I'm not sure if this is really going to grow, I have my suspicions about that plant stall,
but it's looking good, especially with some added colour from some mosaic tiles I found in the shed.
(which were long ago planned for another project).

Wednesday, September 17, 2014

Card designs for men



It's always hard to design cards for men, I find.
Here are the three cards I made for the fathers in our lives.
The one above was for my Dad, using the new Stampin' Up Flower Patch stamp set in a geometric way.
It reminds me of a peacock, or an American Indian headdress.


This one was for Steve, using some stickers I found a few years ago.
Oh, how I love these stickers, so much fun.
I stuck two little robots on to represent our girls, and stamped a few circle
designs randomly on the background. The bright colours really make this card pop.


This card for Steve's Dad was from my stash, I made it a while back,
not sure if I've shown it before. It features some Memory Box dies.

So there you go, three ideas for men - geometric, robots and nature designs.

Do you make your own cards?

Wednesday, September 10, 2014

Garden Inspiration


On Friday I went to a local Garden Day, and toured 8 gardens. Lately I've been looking out for inspiration wherever I go, thinking of our garden and what to plant where. The gardens on this tour were not particularly spectacular, but I did like the hedges of this one, so neat and classic.






Some of the best inspiration came from peeking through gates at gardens 
or parts of gardens NOT on show:






This suburb certainly is a lovely part of the world.
I went with my parents and aunt, and we also enjoyed the side entertainment - the microcars and cabin scooters (too cute) ...

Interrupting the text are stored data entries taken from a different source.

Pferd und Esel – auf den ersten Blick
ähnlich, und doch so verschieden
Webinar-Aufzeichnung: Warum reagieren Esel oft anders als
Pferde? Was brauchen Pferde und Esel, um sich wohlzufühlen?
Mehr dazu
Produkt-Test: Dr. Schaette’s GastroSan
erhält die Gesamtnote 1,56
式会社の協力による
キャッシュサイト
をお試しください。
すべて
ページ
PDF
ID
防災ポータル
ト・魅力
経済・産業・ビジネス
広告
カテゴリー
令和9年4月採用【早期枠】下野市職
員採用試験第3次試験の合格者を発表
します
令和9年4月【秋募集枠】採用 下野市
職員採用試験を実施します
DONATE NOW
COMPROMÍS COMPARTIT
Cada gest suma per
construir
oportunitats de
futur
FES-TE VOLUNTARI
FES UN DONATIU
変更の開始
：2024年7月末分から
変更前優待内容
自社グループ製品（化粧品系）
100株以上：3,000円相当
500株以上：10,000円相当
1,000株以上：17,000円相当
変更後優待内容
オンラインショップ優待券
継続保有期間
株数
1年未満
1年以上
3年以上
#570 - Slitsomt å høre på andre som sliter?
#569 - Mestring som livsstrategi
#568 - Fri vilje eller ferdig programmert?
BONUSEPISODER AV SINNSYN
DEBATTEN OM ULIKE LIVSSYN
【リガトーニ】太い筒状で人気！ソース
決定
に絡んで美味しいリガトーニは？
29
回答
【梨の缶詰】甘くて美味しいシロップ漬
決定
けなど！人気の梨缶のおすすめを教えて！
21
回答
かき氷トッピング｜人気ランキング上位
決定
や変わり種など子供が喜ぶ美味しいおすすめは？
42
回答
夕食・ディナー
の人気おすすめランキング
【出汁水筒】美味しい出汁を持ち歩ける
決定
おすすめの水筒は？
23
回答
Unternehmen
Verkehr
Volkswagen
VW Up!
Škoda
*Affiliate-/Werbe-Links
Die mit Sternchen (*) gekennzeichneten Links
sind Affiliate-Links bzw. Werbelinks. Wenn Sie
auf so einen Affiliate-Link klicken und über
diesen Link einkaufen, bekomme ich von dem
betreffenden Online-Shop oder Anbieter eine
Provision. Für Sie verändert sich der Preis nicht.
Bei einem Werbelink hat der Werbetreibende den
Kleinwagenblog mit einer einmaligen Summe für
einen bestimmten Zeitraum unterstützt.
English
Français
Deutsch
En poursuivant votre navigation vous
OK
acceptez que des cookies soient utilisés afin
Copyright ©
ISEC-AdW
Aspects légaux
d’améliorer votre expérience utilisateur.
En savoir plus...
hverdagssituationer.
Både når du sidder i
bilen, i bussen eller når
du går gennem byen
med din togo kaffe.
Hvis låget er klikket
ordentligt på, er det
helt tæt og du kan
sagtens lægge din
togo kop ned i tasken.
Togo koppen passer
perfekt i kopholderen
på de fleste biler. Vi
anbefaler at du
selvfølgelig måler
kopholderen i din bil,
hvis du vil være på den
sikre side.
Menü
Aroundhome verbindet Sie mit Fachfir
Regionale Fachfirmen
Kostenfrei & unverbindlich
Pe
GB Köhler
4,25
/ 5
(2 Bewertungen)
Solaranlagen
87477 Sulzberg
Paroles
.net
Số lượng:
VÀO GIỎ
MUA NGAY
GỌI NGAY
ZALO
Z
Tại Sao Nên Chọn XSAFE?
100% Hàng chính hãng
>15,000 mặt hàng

the pipe and drum band playing Scottish tunes (and Waltzing Matilda),


and stalls full of beautiful things that we managed to resist. Although I did buy a few plants.
All in all, an enjoyable day out, despite some rain and a necessary dash into the lunch tent at one point.


On the way home I stopped at the op shop and bought some more garden design books,
I have quite the collection now, to read during afternoon teas.  Some of them are about 20 years old now, but I find I'm liking those styles better than some of the modern garden designs, (which seem to be all native grasses and outdoor kitchens and water features). I'm looking forward to planting out one corner of our front garden, where we've dug out about a million fishbone ferns*. It will take a few weeks to get it completely cleared and a stump ground out, so I've got some time to dream and plan and mark out before I head to the nursery.


*While at the Garden Day I discovered a stall telling me that actually quite a few plants well-known to our garden are noxious or environmental weeds, including these ferns. Hmm, more work to do.